Whether or not anything comes of the HBC move, I, once again, have to inform my readers that Mr. Baker is not in the retail business. He’s quite brilliantly in the real estate business. So Mr. Merchant Prince he is not (which he would freely admit to). Furthermore, I’m not so sure he even cares about the retail businesses he owns. I do not say this with any malice: Real estate is what he excels in and, as we all learn in life, we should stick to what we do best.

So I am logically raising the question: Is this a real estate deal or a retail acquisition? One little hint was the HBC announcement on last year’s second quarter earnings loss that it was due to high real estate leasing costs. In essence, this is a “borrowing from Peter to pay Paul” scenario, in which “Paul” is the real estate business. If HBC is in the real estate business, that’s a good thing. If it’s in the retail business, it’s a bad thing.

However, Baker and CEO Jerry Storch say they are in both the real estate and the retail business. In fact, they have told me that they take the winnings from the real estate business and invest them back into the retail businesses. We do know they are doing this by spiffing up their flagships and expanding the Saks business in Canada along with other such initiatives. But I’m not sure which financial bucket is funding these investments.

Taking Baker and Storch at their word, that the real estate and retail businesses can create a great synergy leveraging the combination for higher growth for each (which we haven’t really seen happen yet in the retail business), the persistent question — and the elephant in the room, which would be an uber elephant if they were to acquire Macy’s — is what happens if all of the investment in the retail businesses don’t move the very sluggish needle?

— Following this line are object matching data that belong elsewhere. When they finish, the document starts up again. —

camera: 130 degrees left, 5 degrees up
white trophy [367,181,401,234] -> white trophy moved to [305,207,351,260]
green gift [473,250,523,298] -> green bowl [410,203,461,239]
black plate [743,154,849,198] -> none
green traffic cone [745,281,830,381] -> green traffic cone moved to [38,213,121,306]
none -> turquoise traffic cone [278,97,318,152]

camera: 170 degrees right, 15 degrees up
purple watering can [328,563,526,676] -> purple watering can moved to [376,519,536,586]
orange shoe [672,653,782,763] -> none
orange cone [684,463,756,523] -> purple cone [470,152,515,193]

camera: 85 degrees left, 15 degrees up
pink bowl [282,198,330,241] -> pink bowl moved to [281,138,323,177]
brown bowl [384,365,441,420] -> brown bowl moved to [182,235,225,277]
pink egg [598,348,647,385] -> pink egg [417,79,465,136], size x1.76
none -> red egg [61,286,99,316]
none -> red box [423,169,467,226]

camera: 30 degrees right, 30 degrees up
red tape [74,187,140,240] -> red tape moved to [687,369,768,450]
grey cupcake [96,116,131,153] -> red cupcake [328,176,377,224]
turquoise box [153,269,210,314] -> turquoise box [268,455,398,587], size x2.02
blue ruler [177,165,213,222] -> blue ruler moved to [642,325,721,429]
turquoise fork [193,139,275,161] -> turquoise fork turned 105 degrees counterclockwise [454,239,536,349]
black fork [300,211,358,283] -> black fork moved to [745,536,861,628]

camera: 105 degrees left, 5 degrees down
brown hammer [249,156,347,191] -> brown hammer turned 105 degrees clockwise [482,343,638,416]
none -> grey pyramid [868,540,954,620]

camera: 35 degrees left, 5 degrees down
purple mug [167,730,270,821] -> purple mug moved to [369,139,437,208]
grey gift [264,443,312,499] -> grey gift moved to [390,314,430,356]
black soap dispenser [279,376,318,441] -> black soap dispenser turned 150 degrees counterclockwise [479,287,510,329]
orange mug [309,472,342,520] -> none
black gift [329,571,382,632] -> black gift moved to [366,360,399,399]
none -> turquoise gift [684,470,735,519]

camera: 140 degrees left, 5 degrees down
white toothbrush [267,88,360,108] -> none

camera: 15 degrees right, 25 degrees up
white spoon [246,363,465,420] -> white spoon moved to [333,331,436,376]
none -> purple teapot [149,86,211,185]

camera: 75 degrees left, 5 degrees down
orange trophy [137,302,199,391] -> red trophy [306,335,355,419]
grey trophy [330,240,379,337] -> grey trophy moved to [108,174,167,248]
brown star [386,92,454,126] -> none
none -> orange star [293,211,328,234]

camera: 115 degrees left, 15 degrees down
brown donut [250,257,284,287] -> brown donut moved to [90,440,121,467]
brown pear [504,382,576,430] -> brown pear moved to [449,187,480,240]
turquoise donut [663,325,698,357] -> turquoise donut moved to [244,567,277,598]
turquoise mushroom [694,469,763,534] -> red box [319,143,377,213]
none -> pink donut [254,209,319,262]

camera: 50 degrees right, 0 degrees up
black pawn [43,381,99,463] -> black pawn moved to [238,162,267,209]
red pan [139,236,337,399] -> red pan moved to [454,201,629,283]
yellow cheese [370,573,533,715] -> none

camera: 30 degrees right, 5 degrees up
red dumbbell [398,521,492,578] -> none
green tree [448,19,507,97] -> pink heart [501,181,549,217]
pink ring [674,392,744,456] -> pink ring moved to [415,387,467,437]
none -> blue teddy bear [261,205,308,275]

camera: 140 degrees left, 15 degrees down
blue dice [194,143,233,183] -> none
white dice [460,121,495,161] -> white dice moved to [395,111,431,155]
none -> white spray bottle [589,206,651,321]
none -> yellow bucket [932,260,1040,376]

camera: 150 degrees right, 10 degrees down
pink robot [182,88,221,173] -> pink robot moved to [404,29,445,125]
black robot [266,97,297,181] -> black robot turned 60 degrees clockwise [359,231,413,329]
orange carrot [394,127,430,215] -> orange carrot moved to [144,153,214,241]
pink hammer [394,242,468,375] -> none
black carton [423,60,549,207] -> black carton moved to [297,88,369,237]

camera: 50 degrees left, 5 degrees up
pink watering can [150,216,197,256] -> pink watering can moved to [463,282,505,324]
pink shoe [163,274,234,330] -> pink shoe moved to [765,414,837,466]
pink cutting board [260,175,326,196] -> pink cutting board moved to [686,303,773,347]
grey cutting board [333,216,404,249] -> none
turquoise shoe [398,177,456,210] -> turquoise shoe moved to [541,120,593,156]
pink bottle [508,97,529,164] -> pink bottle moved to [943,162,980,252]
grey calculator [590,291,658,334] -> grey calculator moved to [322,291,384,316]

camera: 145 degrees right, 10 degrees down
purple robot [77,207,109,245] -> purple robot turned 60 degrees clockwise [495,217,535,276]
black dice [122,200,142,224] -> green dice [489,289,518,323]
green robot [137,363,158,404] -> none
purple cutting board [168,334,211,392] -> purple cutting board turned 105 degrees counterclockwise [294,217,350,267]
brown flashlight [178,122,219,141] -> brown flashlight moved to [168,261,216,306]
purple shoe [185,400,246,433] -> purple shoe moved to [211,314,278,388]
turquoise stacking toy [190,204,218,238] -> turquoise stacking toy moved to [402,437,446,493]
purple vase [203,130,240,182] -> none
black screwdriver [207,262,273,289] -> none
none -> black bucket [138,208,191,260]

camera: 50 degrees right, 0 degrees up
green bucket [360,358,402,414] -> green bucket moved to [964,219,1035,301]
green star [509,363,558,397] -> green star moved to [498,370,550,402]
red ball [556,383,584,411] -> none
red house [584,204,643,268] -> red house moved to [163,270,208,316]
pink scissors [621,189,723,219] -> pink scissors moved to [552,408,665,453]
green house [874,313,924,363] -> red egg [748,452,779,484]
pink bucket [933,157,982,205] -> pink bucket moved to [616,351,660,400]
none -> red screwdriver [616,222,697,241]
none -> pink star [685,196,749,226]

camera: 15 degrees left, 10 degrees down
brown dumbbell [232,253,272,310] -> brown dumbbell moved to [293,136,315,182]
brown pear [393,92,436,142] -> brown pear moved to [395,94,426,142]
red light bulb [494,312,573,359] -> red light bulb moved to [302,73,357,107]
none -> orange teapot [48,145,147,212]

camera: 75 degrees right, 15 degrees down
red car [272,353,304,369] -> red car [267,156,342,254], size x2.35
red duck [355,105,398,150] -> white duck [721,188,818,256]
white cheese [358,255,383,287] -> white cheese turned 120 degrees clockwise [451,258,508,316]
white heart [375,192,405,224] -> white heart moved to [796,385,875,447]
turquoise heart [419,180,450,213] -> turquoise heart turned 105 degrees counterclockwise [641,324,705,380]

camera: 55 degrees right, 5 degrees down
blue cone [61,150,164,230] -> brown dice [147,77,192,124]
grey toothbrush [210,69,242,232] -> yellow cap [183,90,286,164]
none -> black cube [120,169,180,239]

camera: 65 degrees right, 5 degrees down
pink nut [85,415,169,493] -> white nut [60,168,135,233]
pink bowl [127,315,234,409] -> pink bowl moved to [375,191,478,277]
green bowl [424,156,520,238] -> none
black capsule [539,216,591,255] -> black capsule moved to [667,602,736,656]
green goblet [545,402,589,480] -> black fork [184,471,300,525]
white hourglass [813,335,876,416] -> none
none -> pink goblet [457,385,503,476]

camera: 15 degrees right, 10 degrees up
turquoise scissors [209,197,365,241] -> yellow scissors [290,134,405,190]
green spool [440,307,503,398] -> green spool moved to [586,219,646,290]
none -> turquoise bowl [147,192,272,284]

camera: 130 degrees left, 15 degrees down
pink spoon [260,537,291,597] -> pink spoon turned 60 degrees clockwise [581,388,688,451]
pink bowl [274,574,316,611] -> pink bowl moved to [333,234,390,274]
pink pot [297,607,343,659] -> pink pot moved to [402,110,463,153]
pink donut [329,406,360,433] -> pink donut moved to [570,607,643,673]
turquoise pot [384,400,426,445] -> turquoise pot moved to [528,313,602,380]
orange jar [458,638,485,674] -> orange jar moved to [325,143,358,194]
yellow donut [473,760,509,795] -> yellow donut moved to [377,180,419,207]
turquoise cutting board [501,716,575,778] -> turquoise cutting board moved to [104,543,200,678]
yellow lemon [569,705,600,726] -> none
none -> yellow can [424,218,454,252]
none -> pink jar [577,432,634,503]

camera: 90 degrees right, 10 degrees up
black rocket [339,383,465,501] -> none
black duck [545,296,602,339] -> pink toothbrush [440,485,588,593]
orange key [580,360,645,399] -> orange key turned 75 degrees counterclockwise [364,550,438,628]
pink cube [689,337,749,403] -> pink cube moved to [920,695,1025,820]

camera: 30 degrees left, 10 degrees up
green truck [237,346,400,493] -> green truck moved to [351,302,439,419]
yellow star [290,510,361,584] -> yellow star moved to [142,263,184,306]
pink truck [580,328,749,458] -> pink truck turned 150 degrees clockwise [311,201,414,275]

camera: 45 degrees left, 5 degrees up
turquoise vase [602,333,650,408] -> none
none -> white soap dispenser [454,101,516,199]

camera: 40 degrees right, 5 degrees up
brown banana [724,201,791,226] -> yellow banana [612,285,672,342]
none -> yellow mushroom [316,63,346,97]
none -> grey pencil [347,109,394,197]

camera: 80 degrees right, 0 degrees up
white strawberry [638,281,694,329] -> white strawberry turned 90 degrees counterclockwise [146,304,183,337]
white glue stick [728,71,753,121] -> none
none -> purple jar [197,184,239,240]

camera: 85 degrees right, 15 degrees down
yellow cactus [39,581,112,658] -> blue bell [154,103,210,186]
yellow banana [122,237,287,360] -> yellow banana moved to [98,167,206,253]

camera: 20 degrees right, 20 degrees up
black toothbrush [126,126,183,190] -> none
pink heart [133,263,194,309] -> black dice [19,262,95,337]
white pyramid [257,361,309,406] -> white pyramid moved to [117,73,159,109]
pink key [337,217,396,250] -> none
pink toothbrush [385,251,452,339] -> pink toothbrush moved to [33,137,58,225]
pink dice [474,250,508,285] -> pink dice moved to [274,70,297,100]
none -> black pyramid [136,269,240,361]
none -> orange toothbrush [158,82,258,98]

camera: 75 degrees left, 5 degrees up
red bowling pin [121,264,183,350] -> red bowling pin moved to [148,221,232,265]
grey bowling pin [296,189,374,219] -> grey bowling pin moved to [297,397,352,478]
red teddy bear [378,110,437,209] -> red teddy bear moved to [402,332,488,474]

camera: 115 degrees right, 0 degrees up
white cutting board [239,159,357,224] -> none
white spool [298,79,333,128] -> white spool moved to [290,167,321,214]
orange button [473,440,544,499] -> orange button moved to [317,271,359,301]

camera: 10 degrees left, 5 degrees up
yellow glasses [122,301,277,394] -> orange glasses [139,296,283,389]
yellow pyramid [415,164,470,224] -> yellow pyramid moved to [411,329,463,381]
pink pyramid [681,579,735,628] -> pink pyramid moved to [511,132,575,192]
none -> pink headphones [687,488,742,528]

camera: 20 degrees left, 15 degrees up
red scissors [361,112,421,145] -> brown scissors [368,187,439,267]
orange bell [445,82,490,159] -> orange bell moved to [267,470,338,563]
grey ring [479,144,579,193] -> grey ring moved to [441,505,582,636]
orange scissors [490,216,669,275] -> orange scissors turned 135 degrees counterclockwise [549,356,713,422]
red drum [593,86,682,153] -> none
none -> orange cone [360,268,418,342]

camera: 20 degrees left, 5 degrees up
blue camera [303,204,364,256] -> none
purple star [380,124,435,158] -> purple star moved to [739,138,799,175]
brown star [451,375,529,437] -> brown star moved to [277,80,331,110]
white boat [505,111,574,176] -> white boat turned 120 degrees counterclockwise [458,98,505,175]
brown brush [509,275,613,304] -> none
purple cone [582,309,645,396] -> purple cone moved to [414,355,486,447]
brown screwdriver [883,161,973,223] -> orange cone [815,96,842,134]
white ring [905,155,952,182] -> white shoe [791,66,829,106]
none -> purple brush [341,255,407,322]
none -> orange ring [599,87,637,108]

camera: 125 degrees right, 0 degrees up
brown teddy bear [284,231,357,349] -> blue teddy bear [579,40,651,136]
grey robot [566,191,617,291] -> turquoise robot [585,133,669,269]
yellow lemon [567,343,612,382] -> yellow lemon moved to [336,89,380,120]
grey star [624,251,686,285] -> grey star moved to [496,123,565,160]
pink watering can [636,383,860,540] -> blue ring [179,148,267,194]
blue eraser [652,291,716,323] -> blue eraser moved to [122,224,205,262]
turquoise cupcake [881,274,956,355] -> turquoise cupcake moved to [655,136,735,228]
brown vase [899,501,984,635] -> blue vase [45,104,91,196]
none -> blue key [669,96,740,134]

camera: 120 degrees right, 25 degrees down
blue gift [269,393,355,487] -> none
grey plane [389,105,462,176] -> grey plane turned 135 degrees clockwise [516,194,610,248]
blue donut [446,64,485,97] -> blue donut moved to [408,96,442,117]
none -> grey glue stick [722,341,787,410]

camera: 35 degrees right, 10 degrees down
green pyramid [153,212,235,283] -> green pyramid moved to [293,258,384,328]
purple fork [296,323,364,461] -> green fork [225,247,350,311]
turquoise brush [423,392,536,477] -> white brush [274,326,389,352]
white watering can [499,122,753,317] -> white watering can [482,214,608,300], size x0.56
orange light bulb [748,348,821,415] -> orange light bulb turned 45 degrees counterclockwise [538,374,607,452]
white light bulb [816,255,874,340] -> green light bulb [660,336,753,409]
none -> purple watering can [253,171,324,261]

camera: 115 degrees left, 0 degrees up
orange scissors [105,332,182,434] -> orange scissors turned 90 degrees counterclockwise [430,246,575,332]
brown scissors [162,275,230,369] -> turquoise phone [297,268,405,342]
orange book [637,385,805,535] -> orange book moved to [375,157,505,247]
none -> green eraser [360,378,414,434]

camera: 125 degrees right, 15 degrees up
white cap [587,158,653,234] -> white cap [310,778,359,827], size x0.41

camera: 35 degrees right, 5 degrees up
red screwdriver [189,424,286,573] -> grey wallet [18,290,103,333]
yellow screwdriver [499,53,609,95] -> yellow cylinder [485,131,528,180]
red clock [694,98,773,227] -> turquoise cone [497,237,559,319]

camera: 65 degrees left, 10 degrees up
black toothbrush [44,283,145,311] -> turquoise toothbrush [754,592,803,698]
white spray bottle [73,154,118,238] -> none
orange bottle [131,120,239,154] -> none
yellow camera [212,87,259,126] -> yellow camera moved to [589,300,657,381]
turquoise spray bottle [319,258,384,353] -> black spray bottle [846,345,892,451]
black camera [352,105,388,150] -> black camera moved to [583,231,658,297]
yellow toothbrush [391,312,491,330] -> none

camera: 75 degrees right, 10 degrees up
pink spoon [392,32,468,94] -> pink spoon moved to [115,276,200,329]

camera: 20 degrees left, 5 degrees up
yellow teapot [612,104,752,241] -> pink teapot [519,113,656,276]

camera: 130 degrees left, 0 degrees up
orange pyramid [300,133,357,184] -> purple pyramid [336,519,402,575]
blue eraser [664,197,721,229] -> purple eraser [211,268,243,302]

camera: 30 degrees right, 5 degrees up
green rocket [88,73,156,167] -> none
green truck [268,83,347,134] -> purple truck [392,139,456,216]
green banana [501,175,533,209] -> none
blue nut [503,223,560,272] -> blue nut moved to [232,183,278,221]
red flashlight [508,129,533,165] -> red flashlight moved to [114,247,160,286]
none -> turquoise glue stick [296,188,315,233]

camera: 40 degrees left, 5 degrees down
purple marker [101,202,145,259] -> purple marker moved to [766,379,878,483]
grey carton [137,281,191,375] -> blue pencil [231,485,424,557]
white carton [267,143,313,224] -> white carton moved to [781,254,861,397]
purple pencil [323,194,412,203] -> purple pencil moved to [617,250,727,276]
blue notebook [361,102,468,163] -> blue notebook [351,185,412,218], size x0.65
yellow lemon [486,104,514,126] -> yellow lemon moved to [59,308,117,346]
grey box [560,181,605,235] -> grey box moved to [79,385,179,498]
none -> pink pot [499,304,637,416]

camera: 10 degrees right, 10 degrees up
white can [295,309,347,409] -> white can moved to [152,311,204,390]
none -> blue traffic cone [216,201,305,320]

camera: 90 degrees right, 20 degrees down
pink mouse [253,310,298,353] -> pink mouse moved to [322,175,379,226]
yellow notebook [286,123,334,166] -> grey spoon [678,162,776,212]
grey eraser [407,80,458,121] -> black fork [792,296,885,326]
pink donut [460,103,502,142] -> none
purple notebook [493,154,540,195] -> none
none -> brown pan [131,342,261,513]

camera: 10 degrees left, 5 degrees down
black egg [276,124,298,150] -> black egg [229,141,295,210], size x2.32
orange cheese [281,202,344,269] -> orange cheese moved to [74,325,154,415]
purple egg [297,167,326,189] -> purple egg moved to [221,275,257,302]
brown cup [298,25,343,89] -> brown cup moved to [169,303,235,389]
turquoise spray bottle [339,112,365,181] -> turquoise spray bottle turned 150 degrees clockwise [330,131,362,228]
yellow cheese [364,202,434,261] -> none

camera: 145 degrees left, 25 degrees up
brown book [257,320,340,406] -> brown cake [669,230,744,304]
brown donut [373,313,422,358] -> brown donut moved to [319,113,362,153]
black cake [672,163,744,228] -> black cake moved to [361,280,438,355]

So the gargantuan elephant in the room is, all of a sudden, so big it’s immovable. On top of that, with all the retail businesses Baker currently has throughout Europe and the U.S., with the complexity of their different market positions, each fighting to evolve technologically and perfecting all-channel distribution in an over-stored world, what does he do if all of these pieces hit the wall?

Will Baker give up on the retail businesses and revert to a total real estate play, managing the retail business down while increasing the real estate profits up? This would be similar to what Eddie “fast buck” Lampert has been doing with Sears/Kmart for the past decade, and which I predicted three years ago that this was the model Richard Baker could logically follow. (See my article Hudson Bay-SAKS-L&T: Real Estate or Retail?).

My own personal $64,000 question is: Did Richard Baker proactively plan the real estate strategy from the beginning, simply paying lip service to his retail/real estate synergy plan just to keep Wall Street, shareholders and employees happy?

In my opinion, Mr. Baker is very smart and I believe he totally gets how troubled the legacy retail industry is. I believe that deep down, he has real doubts about the odds for its return to robust growth. Hey folks! Look at the evidence. He’s gobbling up real estate, unlocking gazillions of square feet of higher valued real estate than the retail businesses operating on top of it.

Is this the ultimate future of legacy retail anchored by the sinking ship of an industry that has been asleep in the wheelhouse?